Javier García-Martínez
Vice-president of IUPAC and
Chemistry Professor
University of Alicante, Spain

Christopher K. Ober
Professor of Materials Engineering, Cornell University; Elected member, IUPAC Executive Committee

Wendy Poulsen
Head of Field Solutions Technologies
Bayer Corporation
The new AI: how it’s evolving and accelerating the development of AIs into high performing, sustainable, tailored solutions for farmers
In the life sciences industry, we are undergoing a revolution.

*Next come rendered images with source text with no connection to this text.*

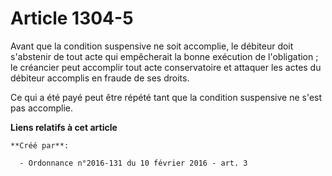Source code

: # Article 1304-5

Avant que la condition suspensive ne soit accomplie, le débiteur doit s'abstenir de tout acte qui empêcherait la bonne
exécution de l'obligation ; le créancier peut accomplir tout acte conservatoire et attaquer les actes du débiteur accomplis
en fraude de ses droits. 

Ce qui a été payé peut être répété tant que la condition suspensive ne s'est pas accomplie.

**Liens relatifs à cet article**

	**Créé par**:

	  - Ordonnance n°2016-131 du 10 février 2016 - art. 3
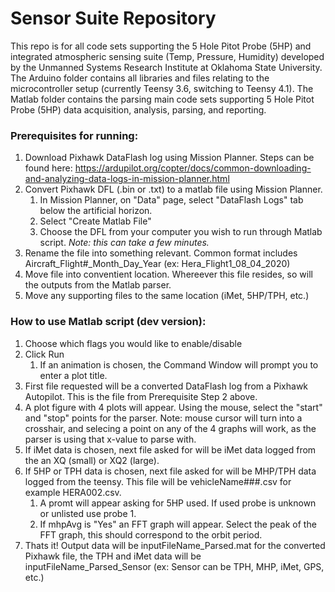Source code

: # Sensor Suite Repository
This repo is for all code sets supporting the 5 Hole Pitot Probe (5HP) and integrated atmospheric sensing suite (Temp, Pressure, Humidity) developed by the Unmanned Systems Research Institute at Oklahoma State University. The Arduino folder contains all libraries and files relating to the microcontroller setup (currently Teensy 3.6, switching to Teensy 4.1). The Matlab folder contains the parsing main code sets supporting 5 Hole Pitot Probe (5HP) data acquisition, analysis, parsing, and reporting.

### Prerequisites for running: ###
1) Download Pixhawk DataFlash log using Mission Planner. Steps can be found here: https://ardupilot.org/copter/docs/common-downloading-and-analyzing-data-logs-in-mission-planner.html
2) Convert Pixhawk DFL (.bin or .txt) to a matlab file using Mission Planner. 
   1) In Mission Planner, on "Data" page, select "DataFlash Logs" tab below the artificial horizon.
   2) Select "Create Matlab File"
   3) Choose the DFL from your computer you wish to run through Matlab script. *Note: this can take a few minutes.*
3) Rename the file into something relevant. Common format includes Aircraft_Flight#_Month_Day_Year (ex: Hera_Flight1_08_04_2020)
4) Move file into conventient location. Whereever this file resides, so will the outputs from the Matlab parser.
5) Move any supporting files to the same location (iMet, 5HP/TPH, etc.)

### How to use Matlab script (dev version): ###
1) Choose which flags you would like to enable/disable
2) Click Run
   1) If an animation is chosen, the Command Window will prompt you to enter a plot title.
3) First file requested will be a converted DataFlash log from a Pixhawk Autopilot. This is the file from Prerequisite Step 2 above.
4) A plot figure with 4 plots will appear. Using the mouse, select the "start" and "stop" points for the parser. Note: mouse cursor will turn into a crosshair, and selecing a point on any of the 4 graphs will work, as the parser is using that x-value to parse with.
5) If iMet data is chosen, next file asked for will be iMet data logged from the an XQ (small) or XQ2 (large).
6) If 5HP or TPH data is chosen, next file asked for will be MHP/TPH data logged from the teensy. This file will be vehicleName###.csv for example HERA002.csv.
   1) A promt will appear asking for 5HP used. If used probe is unknown or unlisted use probe 1. 
   2) If mhpAvg is "Yes" an FFT graph will appear. Select the peak of the FFT graph, this should correspond to the orbit period. 
7) Thats it! Output data will be inputFileName_Parsed.mat for the converted Pixhawk file, the TPH and iMet data will be inputFileName_Parsed_Sensor (ex: Sensor can be TPH, MHP, iMet, GPS, etc.)

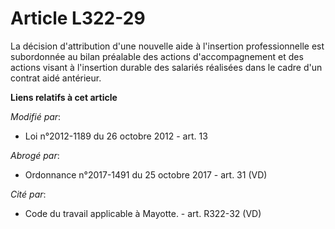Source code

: # Article L322-29

La décision d'attribution d'une nouvelle aide à l'insertion professionnelle  est subordonnée au bilan préalable des actions
d'accompagnement et des actions visant à l'insertion durable des salariés réalisées dans le cadre d'un contrat aidé
antérieur.

**Liens relatifs à cet article**

_Modifié par_:

  - Loi n°2012-1189 du 26 octobre 2012 - art. 13

_Abrogé par_:

  - Ordonnance n°2017-1491 du 25 octobre 2017 - art. 31 (VD)

_Cité par_:

  - Code du travail applicable à Mayotte. - art. R322-32 (VD)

One where artificial intelligence, automation and digitalization are accelerating the pace of innovation and growing the potential for higher research and development productivity and creating more sustainable solutions for farmers, consumers and our planet.
This revolution creates an opportunity for science and innovation companies such as Bayer to grow our business and increase our positive impact on the world around us. This talk will highlight how artificial intelligence, automation and digitalization are being used to innovate the development of crop protection products as well as how it’s evolving “the product” towards the highest performing, sustainable, tailored solutions for farmers.

Christoph Steinbeck
Professor for Analytical Chemistry, Cheminformatics and Chemometrics, Friedrich-Schiller-University
Informatics, Datasets and Curation of the Future
Recent developments in deep learning have been mind-boggling. Wherever such deep neural networks have reached super-human abilities in a certain task, however, the secret ingredient, apart from of course amazing algorithmic improvements, was an almost infinite supply of training data. For the application of deep learning in chemistry, this prerequisite for success is often not given because of certain historic development and cultural norms in our field. Luckily, international developments in research data management bear the potential to change this situation even for notoriously difficult cases such as chemistry. This talk will outline the connection between successful deep learning and the datasets used for training, current developments in RDM and how this might change the availability of data for deep learning in chemistry.

Antony J. Williams
Cheminformatician at the United States Environmental Protection Agency
Dr. Antony J. Williams joined the Center for Computational Toxicology and Exposure in the Office of Research and Development at the US EPA in May 2015. He is a cheminformatician focused on the delivery of the center’s data to the scientific community via the CompTox Chemicals Dashboard (https://comptox.epa.gov/dashboard). His interests include the aggregation and curation of chemical data, development of models to support physicochemical property prediction and development of software approaches to support non-targeted analysis. He has over two decades of experience in cheminformatics and chemical information management with a focus on internet-based projects to deliver free-access community-based chemistry websites. He was one of the co-founders of ChemSpider, one of the worlds most popular chemistry websites that he started as a hobby project and is now hosted by the Royal Society of Chemistry and has tens of thousands of users every day.